Objectives —
[1] According to the article on Dusty's Trail, who sang the show's theme song?
[2] From the article on Dusty's Trail, quote the passage starting with "Jeannine Riley as" and going on through "(The Professor role)".
[3] Decide whether each statement agrees with the article on Dusty's Trail, answering yes or no and quoting the words that settle it: (a) The series aired in syndication from September 1973 to March 1974. (b) The theatrical film made from four episodes reached movie theaters in August 1975. (c) All 30 originally planned episodes were produced.

Excerpt provided —
** Start **
Dusty's Trail is an American Western/comedy series starring Bob Denver and Forrest Tucker that aired in syndication from September 1973 to March 1974. The series is a western-themed reworking of Denver's previous series Gilligan's Island.

The series, set in the latter 19th century,  is about a small, diverse cluster of lost travelers who become separated from their wagon train. Country music singer Mel Street sang the theme song.

Storyline
Two coachmen and five passengers of a wagon and stagecoach become separated from their wagon train on the way to California in the early 1870s. The group includes wagonmaster Mr. Callahan and his shotgun lookout Dusty, Mr. and Mrs. Brookhaven (a wealthy Eastern banker and his wife), a book smart civil engineer named Andy, dance-hall girl Lulu McQueen, and farm girl Betsy. The show follows their adventures while they attempt to return to their wagon train. According to the theme song, "...Dusty's the reason for their plight, thanks to Dusty – nothing's right".

Cast
Bob Denver as Dusty (The Gilligan role)
Forrest Tucker as Mr Callahan (The Skipper role)
Ivor Francis as Carson Brookhaven (The Thurston Howell III role)
Jeannine Riley as Lulu McQueen (The Ginger role)
Lori Saunders as Betsy McGuire  (The Mary Ann role)
Lynn Wood as Daphne Brookhaven (The Lovie Howell role)
Bill Cort as Andy Boone (The Professor role)

Episodes

Theatrical film

Four episodes of the series were edited together into a theatrical film, The Wackiest Wagon Train in the West, and released in movie theaters in August 1976.  In order, the four episodes are:
 "Tomahawk Territory" (ep. 8)
 "Horse of Another Color" (ep. 3)
 "There Is Nothing Like a Dame" (ep. 2)
 "The Not So Magnificent Seven" (ep. 1)

Reception and cancellation
The show was created for Denver by Sherwood Schwartz, who had also created its progenitor, Gilligan's Island. (At the time, Schwartz had been actively trying to get Gilligan's Island revived for several years; after Dusty's Trail ended, Schwartz conceded to an animated Gilligan adaptation that debuted in fall 1974.) Jeannine Riley and Lori Saunders were both former cast members of Petticoat Junction, while Forrest Tucker had previously played a crusty Old West character in F Troop. According to U.S. television researchers Tim Brooks and Earle Marsh, the reason for the show's failure was that it was too obviously a rewrite of Gilligan's Island.

Denver professed on several occasions that Dusty's Trail was his favorite show to perform. 

During its run in the 1973–1974 season, it was reported Dusty's Trail barely made the top 50 shows, a fairly respectable showing for a first-run syndicated program; nonetheless the program was canceled after its lone season, with 26 episodes produced out of an originally planned 30.
** End **
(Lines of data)
** Start **
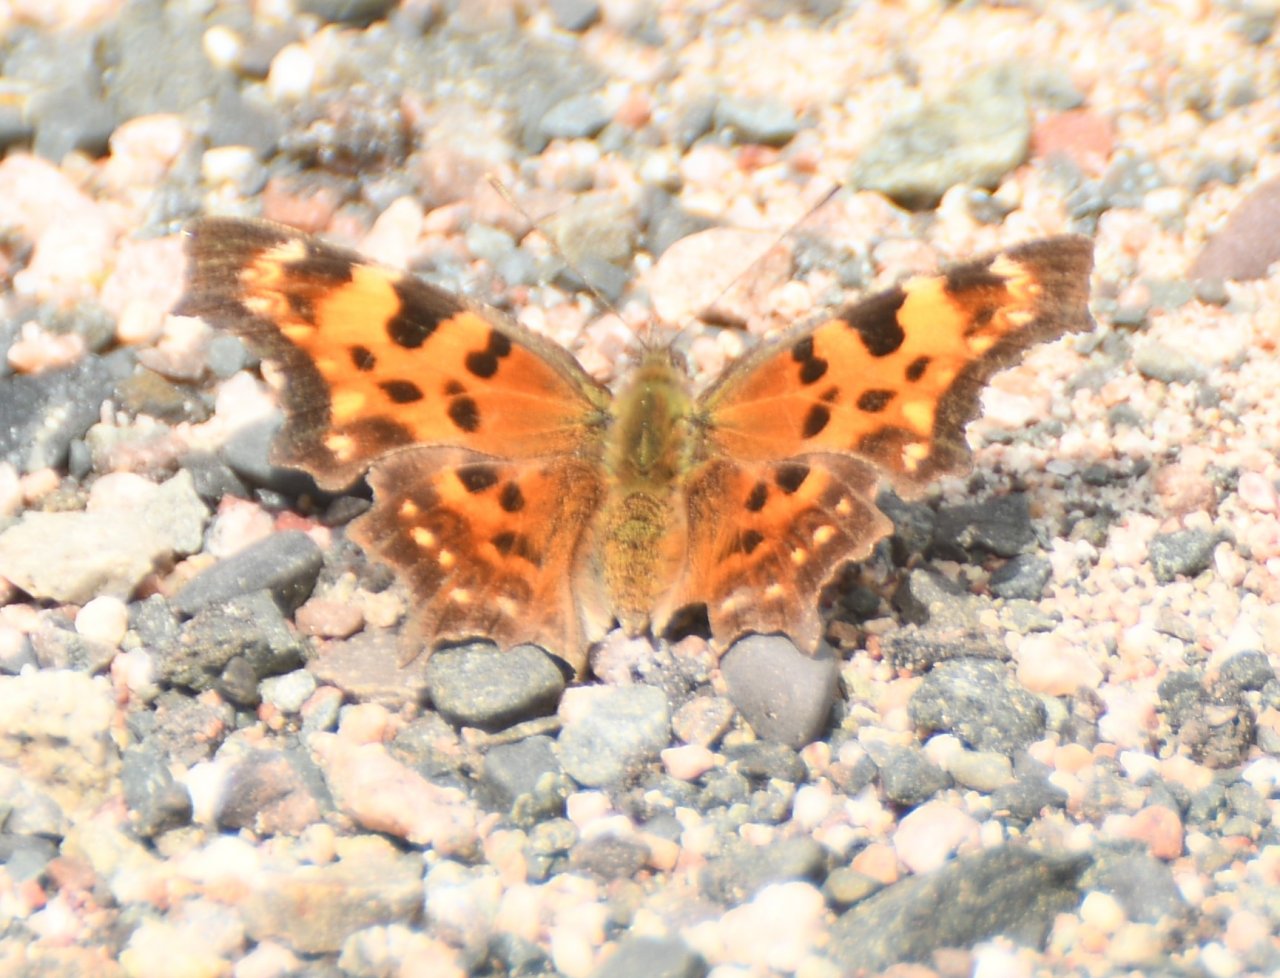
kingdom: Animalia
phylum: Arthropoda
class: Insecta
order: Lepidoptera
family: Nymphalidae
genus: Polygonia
** End **
** Start **
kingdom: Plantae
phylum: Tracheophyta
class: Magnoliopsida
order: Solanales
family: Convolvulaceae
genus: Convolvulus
** End **
Task answers —
[1] Country music singer Mel Street.

[2]
Jeannine Riley as Lulu McQueen (The Ginger role)
Lori Saunders as Betsy McGuire  (The Mary Ann role)
Lynn Wood as Daphne Brookhaven (The Lovie Howell role)
Bill Cort as Andy Boone (The Professor role)

[3]
(a) Yes: "aired in syndication from September 1973 to March 1974"
(b) No: "released in movie theaters in August 1976"
(c) No: "with 26 episodes produced out of an originally planned 30"